As told to Elisabeth Easther

Growing up in Kaikohe, we used to play tiggy on our bikes, and use the whole town as our playground. Sometimes we'd cycle down to Twin Bridges and camp and swim. Or we'd head to Ngawha, to the spa at the old hotel, but unfortunately it's closed now.

When I was at Teachers' College, one summer a group of us cycled around the South Island for six weeks. Because one of us was a scout, we stayed in scout halls; we also had tents, so sometimes we freedom camped, although it wasn't called that then. Because we didn't have cellphones, we didn't have weather forecasts, so we'd just get up and start cycling – but one day the wind was blowing over 100km an hour.
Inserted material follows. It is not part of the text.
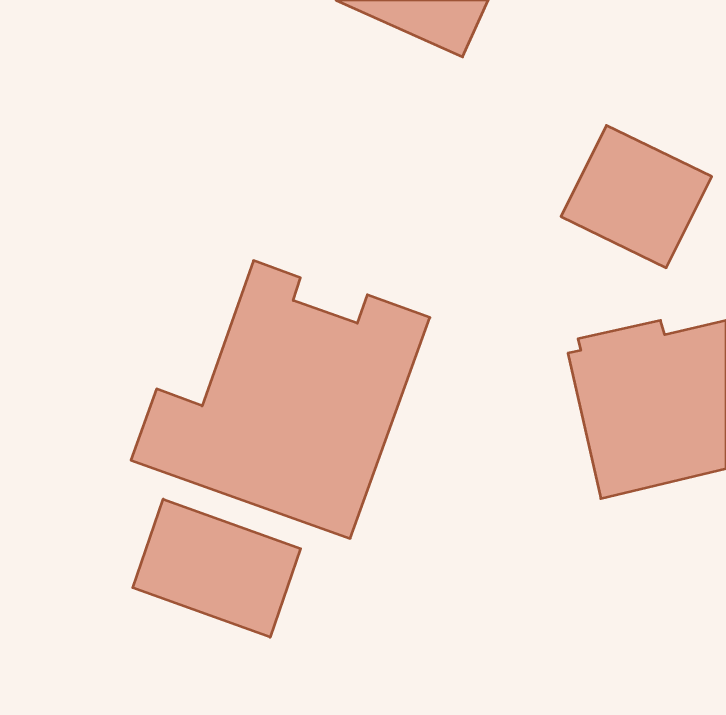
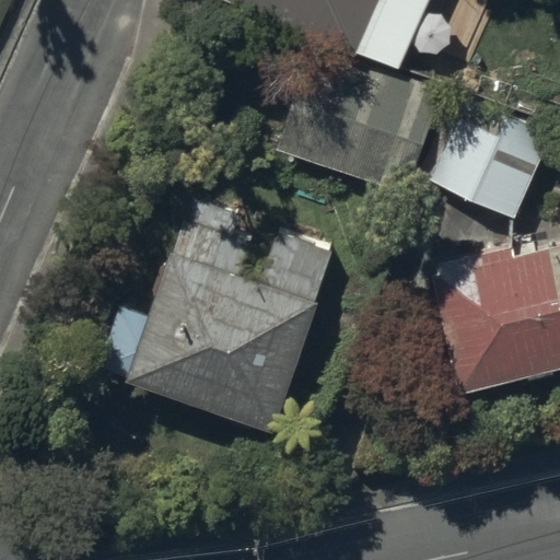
building: none -> [273,52,440,196]
building: [133,499,301,637] -> none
We also got caught in a horrible flood in Lyell.

I went on an overseas experience when I was quite young and that helped me work out which places I wanted to go back to, and which ones I never wanted to see again. The first time I went to Venice, I thought it was quite dirty and needed a good water blasting. As for London, just walking around made your clothes go black. I loved Ireland and Scotland, I think because they reminded me of home. I also loved Austria. Coming from Northland, we never saw snow and I remember our tour bus driving through snow. Seeing it fall was like something from Disneyland.


About 30 years ago, I was living in Rerewhakaaitu at the base of Mt Tarawera near Rotorua. It was the school holidays and I'd been out to get groceries when I picked up some Swiss hitchhikers. They were hitching to Minginui to do the Whirinaki Track, and I said "you'll never get a ride here", so I took them home for lunch then dropped them where they wanted to go. And I said to them, "if you want to walk up Mt Tarawera, come back on Saturday morning and I'll take you". Well they hitched back and were at my doorstep at 7:30 on Saturday morning. We went up Mt Tarawera and we've been friends ever since. They live in New Zealand now and we've done a lot of travel together, including walking Te Araora trail.
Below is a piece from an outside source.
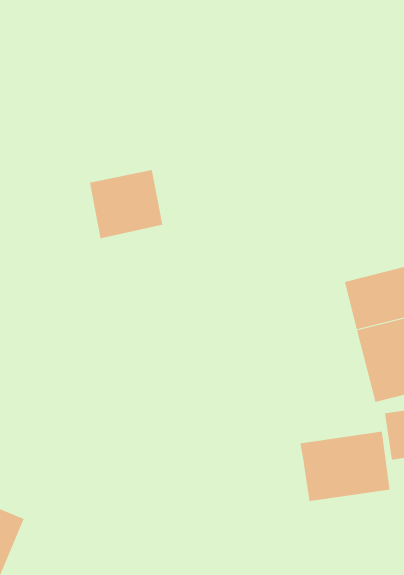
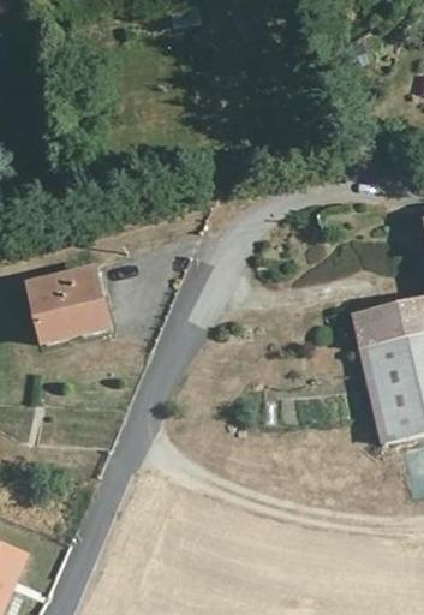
building: [89,170,163,239] -> [24,277,100,348]
building: [300,431,390,502] -> none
When I was principal of Russell School I took leave without pay and the three of us walked the North Island which took 65 days. We also took my motorhome, which is like a photo album on wheels. I got sick of looking at all the whiteness, and then I discovered The Decal Shop. We had all these pictures we never looked at except in our computers, so I sent them some photos and the decal place printed them out. I ordered oval ones, so it didn't matter if I put them on crooked.

In January I took early retirement and we walked the South Island and it was the perfect summer. But Te Araroa was lot more crowded than the last time. There are more than 1000 people doing it each year now.

Eight years ago, Rikki from the Duke of Marlborough called a meeting of local people who were interested in getting more visitors to Russell in the shoulder season and the idea to showcase our walks was born. The Bay of Islands Walking Weekend has a really personal feeling. You get to meet the locals and have a good walk. One woman came three times, and she liked the spirit and feel of the place so much she bought a house here and now she's one of our guides.

One walk has you picked up at 6:30am and taken to Tapeka to watch the sun rise over the islands, then there's breakfast at a local's house to look at the view, then we walk back to town. On the way we stop to meet Jim, he's 85 and walks to Russell every day. He's put in a track called Jim's Walkway. Then we go to The Eagles Nest and they share their story, then it's over to Frank Habicht, the photographer. Frank is very articulate and loves to tell stories about his photographs. He's taken pictures of all sorts of people, including The Beatles. He's very entertaining. Then we get them back to the Bowling Club in time for lunch.

There are 18 walks this year, but it's really hard to choose a favourite. There's one I compare to the Tongariro Crossing, it has the same beauty but without the crowds. The Pukehuia and Whangamumu Whaling Walk is about 10km. We start at Rawhiti and look out over to the Cavalli Islands, then we drop down through beautiful kauri forest to the old whaling station and the scenery is stunning.

When I was working, walking really helped when I needed to think. I like how walking helps you find yourself and, if you're stressed about something, after a good walk, you often realise your problem wasn't so bad after all.

William Fuller is a walking guide and will be involved in the Bay of Islands Walking Weekend, October 18-20.